Everyone examines their lives at some point - usually in the late teens - early twenties. They question their existence and their purpose. The real question is how much of an examination does your life need before you can get on with just living it? — Harry Hindu
And the answer come back: "Just enough."
That looks like fear to me. If we're not careful, we'll all turn into
Chidi Anagonye. Henry Miller called it "Hamlet", the excessive questioning and analyzing that
gets in the way of living, that can cripple you as it cripples Chidi.
If I have a point, it begins with the opposite assumption: people
do manage to walk across rooms, even though I have an analysis that suggests this is impossible or illusory, and in figuring out where my analysis fails -- as it evidently does -- I can come to understand more about how people do that than I did before. I don't wonder whether it's possible, and my puzzlement about how it's possible doesn't prevent me from walking across a room anymore than it does anyone else.

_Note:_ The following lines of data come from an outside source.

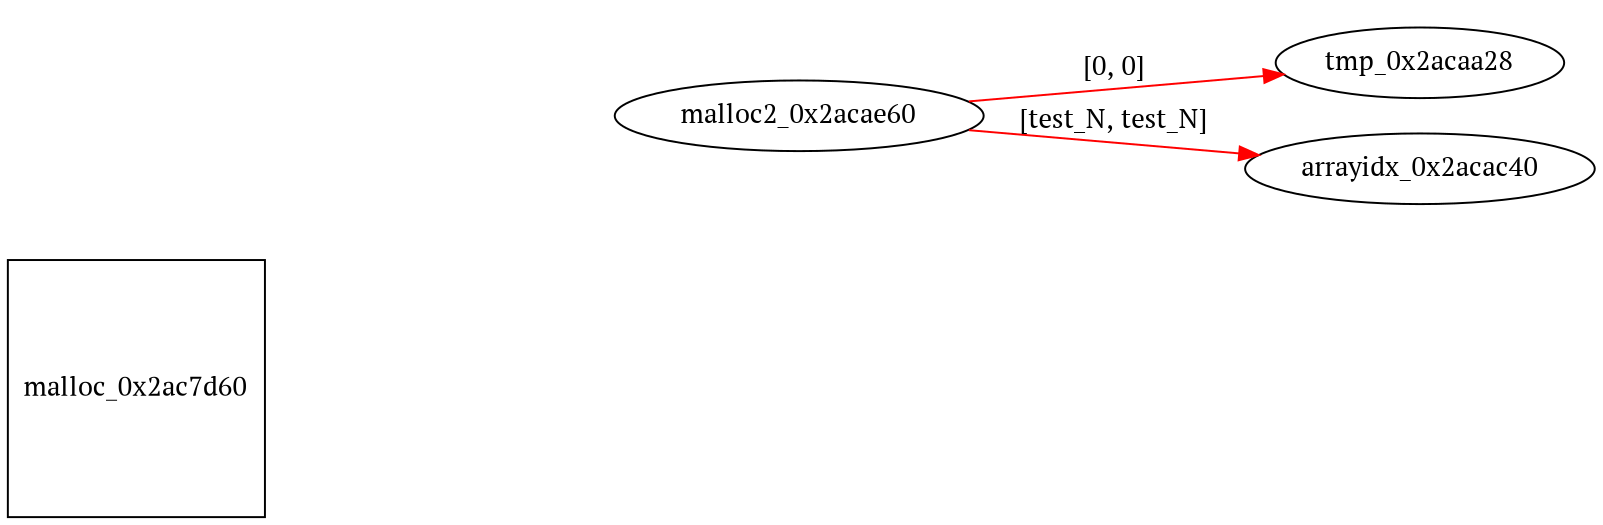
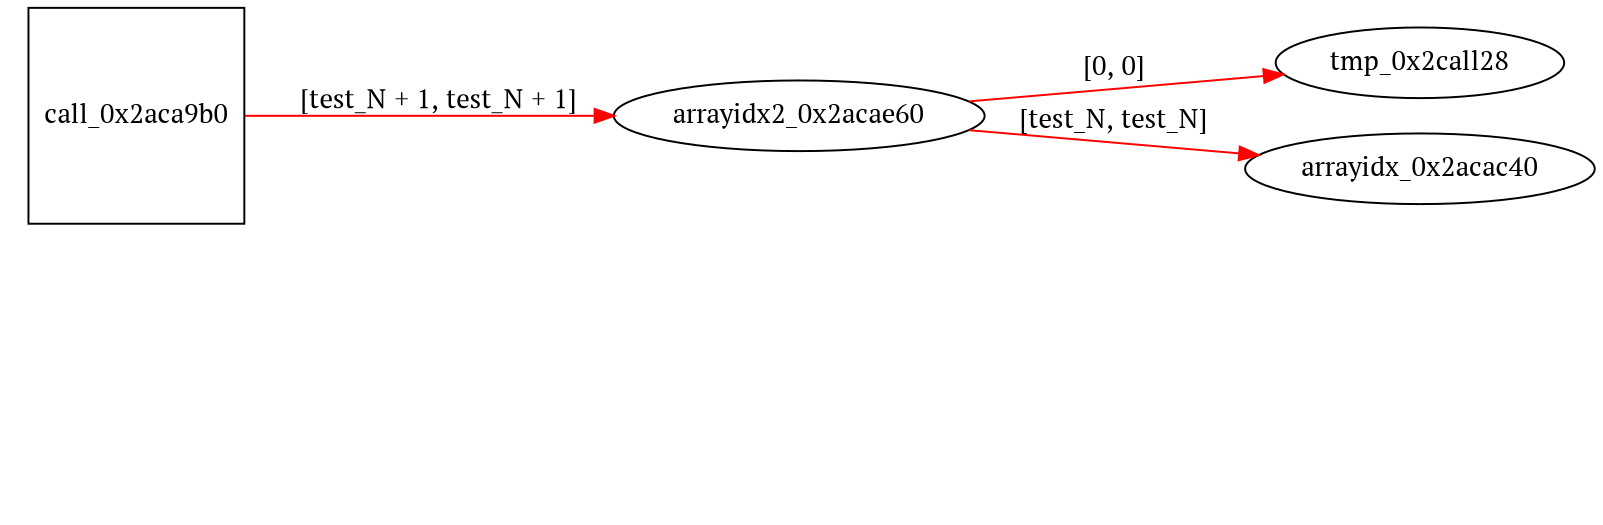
  digraph {
    fontname="PT Serif"
    rankdir=LR
    node [fontname="PT Serif" shape=ellipse]
    edge [color=red fontname="PT Serif"]
-   malloc_0x2ac7d60 [shape=square]
-   arrayidx2_0x2acae60 [label=malloc2_0x2acae60]
-   tmp_0x2acaa28
+   call_0x2aca9b0 [shape=square]
+   arrayidx2_0x2acae60
+   tmp_0x2acaa28 [label=tmp_0x2call28]
    arrayidx_0x2acac40
+   call_0x2aca9b0 -> arrayidx2_0x2acae60 [label="[test_N + 1, test_N + 1]"]
    arrayidx2_0x2acae60 -> tmp_0x2acaa28 [label="[0, 0]"]
    arrayidx2_0x2acae60 -> arrayidx_0x2acac40 [label="[test_N, test_N]"]
  }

So why does the specter of Chidi/Hamlet in that ivory tower hang over philosophy?
You ask, "How much of an examination does your life
need?" There are a couple ways to go here. (Analytical habits die hard.) Maybe a little reflection
is good, but too much is Chidi. Chidi is just
immoderate in his reflection. But (second way, now), at what point do we call this philosophy? Not that it matters, but there's a hint here that maybe philosophy could be
defined as:
excessive and
unnecessary reflection. Maybe in some cases,
just unnecessary, but in some unnecessary and positively harmful, disruptive, crippling, Chidi.
For instance(This can also veer into
@JerseyFlight's complaint that we sit around here arguing about indexicals and shit, when there are blind children that need our help.)
Anecdotal interlude. W. H. Auden named two sorts of poets: "Prospero" poets have something to say; "Ariel" poets like playing with language. The response to a bad Ariel poem is, "This
needn't have been written"; the response to a bad Prospero poem is, "This
shouldn't have been written."
Is poetry necessary? Painting? Music? Is philosophy? Once they're about in the world, the answer becomes "yes" to many people, who find their lives thus enriched. But for all that, it's still perfectly clear that there's little "survival value" in such undertakings. I'm perfectly happy to say that art and philosophy are unnecessary in exactly this sense. They are a bonus, above and beyond survival. And I'll say more: it seems to me that human beings need not, individually or in aggregate, engage in any one such enterprise, taken by itself -- not everyone needs to paint or play music or engage in philosophical reflection -- but it also seems to me that human beings, both individually and in aggregate, do have an actual
need to do
something unnecessary. The evidence for this view seems, strangely perhaps, overwhelming, because my god look at all the stuff people get up to, and have gotten up to down through the generations. First chance we got, we began doing all sorts of things we didn't have to just to survive and we've been doing more and more of that extra stuff ever since. No one
needs to know how the universe began and gave rise to fundamental forces and matter and all that, but damned if we aren't bending heaven and earth to find out. Good for us. And so it is with philosophy, says I.
So what about that fear of the ivory tower? What is that? Why does it haunt philosophy? I think you can see it at work whenever someone claims, as they will around here, "Everyone has a metaphysics, just mostly unexamined," that sort of thing. People want to insist on the
importance, on the
relevance, of philosophy -- and claiming that everyone is actually doing philosophy all the time, though they may not realize it, is one way to do that. The great fear is that we'll all be taken for Ariels, just playing with words, or Prosperos, declaiming our ridiculous and embarrassing theories as if anyone wanted to hear them, as if they could possibly matter to anyone. (For the record, Auden thought only those who begin as Ariels have any chance of becoming great poets.)
My suggestion in the OP was that what we should really worry about is a
methodological ivory tower, where we shut ourselves off from the phenomena we realize we don't understand and attempt to turn philosophy into either a branch of mathematics (which has its own ivory-tower, head-in-the-clouds PR issues) or a branch of literature, a sort of hyper-intellectualized
belles lettres. I want us to remember that what we do as philosophers springs originally from a certain unusual sort of curiosity about the lives we are actually living, an unnecessary curiosity, to be sure, but valuable for that very reason, I say, rather than in spite of it.